In 2002, RAM assigned a AAA rating to Plus and AA3/P1 ratings to Kesas Sdn Bhd, Lingkaran Trans Kota Sdn Bhd (Litrak) and Grand Saga Sdn Bhd, while early this year, it assigned AA3 to Elite. Since 1992, RAM had rated 35 debt issues from 11 toll road operators with a combined value of over RM44bil. 

Loh said the business and financial risk profiles of many toll operators have changed significantly to warrant higher ratings than previously possible.  

Among others, the higher traffic flows in the later years of operations after the early “traffic ramp-up period” played a major part in the upgrades. 
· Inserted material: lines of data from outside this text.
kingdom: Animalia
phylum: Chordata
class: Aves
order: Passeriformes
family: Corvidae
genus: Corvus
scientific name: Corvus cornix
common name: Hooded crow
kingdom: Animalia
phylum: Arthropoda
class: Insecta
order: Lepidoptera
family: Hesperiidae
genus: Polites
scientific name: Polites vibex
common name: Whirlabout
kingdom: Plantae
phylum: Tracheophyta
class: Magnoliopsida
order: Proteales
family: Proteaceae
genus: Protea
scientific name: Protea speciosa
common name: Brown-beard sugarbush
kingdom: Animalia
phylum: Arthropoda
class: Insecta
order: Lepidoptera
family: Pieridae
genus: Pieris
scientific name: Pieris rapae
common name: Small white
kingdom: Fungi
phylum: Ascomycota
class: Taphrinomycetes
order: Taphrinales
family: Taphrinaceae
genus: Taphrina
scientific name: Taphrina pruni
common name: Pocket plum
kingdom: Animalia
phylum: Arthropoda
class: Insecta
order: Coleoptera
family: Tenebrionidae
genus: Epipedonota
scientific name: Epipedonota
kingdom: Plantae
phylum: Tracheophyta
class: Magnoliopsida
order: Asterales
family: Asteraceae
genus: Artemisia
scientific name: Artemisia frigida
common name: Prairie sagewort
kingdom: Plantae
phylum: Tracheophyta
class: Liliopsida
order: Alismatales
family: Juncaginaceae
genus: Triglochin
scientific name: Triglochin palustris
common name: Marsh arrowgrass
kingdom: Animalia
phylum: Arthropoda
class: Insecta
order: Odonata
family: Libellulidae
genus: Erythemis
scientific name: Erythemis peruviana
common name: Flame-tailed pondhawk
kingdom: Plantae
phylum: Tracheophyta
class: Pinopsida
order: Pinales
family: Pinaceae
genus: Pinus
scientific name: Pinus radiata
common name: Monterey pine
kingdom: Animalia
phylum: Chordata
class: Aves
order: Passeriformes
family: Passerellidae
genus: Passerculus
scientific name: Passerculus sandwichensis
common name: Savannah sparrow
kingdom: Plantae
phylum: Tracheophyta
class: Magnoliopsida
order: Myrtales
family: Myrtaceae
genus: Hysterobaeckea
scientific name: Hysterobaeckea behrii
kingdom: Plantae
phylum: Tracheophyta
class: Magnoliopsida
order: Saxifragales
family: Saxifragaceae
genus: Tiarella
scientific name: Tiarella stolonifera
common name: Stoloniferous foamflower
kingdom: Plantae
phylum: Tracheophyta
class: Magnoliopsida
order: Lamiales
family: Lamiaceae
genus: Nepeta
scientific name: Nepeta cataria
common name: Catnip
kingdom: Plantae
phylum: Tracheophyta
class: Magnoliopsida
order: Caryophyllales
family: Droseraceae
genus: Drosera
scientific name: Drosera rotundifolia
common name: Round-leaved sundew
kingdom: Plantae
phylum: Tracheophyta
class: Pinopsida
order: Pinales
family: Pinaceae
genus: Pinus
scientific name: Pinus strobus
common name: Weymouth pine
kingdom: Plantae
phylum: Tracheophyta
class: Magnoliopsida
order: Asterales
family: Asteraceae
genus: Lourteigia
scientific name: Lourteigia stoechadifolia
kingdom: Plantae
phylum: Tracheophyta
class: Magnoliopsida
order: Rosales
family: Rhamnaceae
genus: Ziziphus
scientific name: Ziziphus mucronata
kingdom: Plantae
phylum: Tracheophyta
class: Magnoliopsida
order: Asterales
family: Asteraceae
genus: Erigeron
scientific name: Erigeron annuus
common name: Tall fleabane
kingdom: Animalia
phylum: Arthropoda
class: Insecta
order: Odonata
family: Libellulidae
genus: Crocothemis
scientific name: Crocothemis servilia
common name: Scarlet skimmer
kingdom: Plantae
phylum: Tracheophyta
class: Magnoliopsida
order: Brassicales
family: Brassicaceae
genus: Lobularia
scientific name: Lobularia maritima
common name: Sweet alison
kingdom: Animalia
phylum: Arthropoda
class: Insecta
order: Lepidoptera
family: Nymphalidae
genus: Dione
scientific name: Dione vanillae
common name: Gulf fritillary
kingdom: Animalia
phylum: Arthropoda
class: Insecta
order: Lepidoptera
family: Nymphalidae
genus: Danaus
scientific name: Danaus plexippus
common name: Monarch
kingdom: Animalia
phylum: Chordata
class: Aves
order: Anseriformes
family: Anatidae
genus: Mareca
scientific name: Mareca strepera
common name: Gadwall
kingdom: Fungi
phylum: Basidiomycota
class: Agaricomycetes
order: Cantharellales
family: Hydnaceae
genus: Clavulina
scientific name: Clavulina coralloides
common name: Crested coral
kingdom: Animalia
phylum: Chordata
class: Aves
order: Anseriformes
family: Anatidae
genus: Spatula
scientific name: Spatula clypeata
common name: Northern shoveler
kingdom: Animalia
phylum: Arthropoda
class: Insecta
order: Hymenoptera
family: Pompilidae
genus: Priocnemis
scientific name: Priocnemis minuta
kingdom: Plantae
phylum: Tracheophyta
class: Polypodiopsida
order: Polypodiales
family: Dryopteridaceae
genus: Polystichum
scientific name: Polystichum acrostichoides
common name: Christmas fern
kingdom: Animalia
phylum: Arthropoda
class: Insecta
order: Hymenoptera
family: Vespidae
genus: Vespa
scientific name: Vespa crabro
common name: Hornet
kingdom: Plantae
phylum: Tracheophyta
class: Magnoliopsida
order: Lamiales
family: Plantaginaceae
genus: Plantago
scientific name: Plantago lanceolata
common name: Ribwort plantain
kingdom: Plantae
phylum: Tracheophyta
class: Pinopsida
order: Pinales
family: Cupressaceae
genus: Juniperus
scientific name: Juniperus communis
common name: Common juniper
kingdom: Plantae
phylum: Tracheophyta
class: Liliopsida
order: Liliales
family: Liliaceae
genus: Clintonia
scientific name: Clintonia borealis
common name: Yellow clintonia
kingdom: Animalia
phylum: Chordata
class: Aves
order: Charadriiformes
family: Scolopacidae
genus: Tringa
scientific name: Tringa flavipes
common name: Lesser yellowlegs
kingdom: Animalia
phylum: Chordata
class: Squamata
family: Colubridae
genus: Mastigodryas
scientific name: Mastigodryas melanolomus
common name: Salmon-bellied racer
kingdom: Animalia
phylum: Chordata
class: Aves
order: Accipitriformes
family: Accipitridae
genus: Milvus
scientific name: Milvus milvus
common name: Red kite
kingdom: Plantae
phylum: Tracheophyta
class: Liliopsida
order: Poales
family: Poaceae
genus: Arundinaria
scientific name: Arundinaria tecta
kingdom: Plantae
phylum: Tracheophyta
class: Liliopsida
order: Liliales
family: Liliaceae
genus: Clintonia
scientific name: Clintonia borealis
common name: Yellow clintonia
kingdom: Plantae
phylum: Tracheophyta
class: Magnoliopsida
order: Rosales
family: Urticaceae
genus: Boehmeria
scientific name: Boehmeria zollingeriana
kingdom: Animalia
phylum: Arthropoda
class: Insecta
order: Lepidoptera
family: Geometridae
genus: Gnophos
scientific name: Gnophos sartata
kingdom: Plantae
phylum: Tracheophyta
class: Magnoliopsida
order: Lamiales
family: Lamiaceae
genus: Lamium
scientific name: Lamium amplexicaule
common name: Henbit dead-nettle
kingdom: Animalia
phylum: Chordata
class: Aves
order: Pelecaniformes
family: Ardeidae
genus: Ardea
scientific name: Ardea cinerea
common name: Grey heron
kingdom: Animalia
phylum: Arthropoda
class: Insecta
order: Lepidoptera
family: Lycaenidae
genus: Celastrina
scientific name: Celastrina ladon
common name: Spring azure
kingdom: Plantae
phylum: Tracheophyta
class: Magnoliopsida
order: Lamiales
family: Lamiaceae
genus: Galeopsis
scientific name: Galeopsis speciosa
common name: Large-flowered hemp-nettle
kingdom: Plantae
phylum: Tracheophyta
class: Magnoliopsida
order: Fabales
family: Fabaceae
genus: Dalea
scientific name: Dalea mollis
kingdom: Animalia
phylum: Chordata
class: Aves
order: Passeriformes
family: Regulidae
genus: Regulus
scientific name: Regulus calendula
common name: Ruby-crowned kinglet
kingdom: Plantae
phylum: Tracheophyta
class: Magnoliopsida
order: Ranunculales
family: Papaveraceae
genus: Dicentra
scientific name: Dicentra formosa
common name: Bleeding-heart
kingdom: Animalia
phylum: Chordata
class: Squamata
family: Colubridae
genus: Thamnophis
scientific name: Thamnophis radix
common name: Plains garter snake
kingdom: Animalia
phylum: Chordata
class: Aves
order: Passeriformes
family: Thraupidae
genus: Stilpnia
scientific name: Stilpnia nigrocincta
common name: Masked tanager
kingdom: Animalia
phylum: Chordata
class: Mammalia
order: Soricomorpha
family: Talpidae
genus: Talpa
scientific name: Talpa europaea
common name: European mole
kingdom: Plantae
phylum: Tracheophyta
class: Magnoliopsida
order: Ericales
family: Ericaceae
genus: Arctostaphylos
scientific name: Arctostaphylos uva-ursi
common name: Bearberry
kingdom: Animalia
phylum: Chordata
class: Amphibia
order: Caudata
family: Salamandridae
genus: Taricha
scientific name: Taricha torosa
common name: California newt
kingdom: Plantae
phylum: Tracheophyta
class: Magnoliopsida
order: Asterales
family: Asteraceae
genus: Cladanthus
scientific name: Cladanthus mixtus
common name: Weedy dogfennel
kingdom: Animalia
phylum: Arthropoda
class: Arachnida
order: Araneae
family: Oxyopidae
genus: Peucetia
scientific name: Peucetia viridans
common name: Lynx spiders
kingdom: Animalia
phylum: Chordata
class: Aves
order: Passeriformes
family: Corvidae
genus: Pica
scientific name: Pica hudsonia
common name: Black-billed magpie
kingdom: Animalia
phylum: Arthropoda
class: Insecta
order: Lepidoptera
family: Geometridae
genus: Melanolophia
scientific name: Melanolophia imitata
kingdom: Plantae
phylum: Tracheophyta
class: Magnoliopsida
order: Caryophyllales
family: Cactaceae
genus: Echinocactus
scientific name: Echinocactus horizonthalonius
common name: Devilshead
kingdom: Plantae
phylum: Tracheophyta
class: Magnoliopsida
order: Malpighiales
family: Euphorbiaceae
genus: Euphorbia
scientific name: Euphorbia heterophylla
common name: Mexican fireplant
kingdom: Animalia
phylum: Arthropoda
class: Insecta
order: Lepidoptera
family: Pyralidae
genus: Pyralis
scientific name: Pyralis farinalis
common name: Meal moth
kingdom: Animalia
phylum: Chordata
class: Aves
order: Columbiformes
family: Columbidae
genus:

“After a slow start, most toll roads, especially within the congested Klang Valley, tend to demonstrate high growth rates between the second and fifth years of operations from growing public acceptance and the low-base effect,” she said. 

Intra-urban toll road companies like Elite, Kesas, Litrak, Grand Saga and Besraya were now in the semi-mature phase, having had operating track records of between 4 and 7 years, she said. Their operating risk profiles have “stabilised.” 

The same had happened to Plus and Penang Bridge Sdn Bhd which have longer operating records of between 9 and 18 years, she added.  

Loh was the author of a recent RAM report that predicted a growing demand for PDS issues from new toll operators.  

With the government reviving projects such as the West Coast Expressway, KL North-east Expressway, KL-Putrajaya Highway and Kajang-Seremban Highway, the interest in bond issues for the major infrastructure projects would also increase, it said. 

According to RAM, the requirements for sizable funds in projects with long gestation periods will be ideally suited for the PDS market. “It would obviously be a good avenue,” it said. 

Loh, however, warned that how a project was structured could affect ratings, particularly in the early years. It had to be “well-configured,” she said, to avoid falling into the same traps of the earlier projects.  

This had been a problem in the past when many toll roads had “unsuitable financing structures” based on floating rate instruments with relatively short tenures of not more than 7 years. 

Worse, principal repayments had been scheduled to commence immediately after the completion of the toll roads, exerting undue pressure on the young project, she said.  

“As a result some companies then paid the price during the scourge of the Asian financial crisis in 1997/98, which gave rise to the combined problems of poor initial traffic volumes, rampaging interest rates and substantial principal repayments.”  

While traffic volume risk was the most critical factor for toll road operations, construction risk was the predominant risk factor for non-operating toll road, Loh said. 

Cost overruns and delays were their main components.  

Other risks, which were considered, include regulatory risk, operations and maintenance risk and financial risk. 

In the latter, Loh said that although profitability of toll roads were generally “robust” with operating margins as high as 90%, the main causes of financial distress arise from lower than expected revenues or highly aggressive financing structures.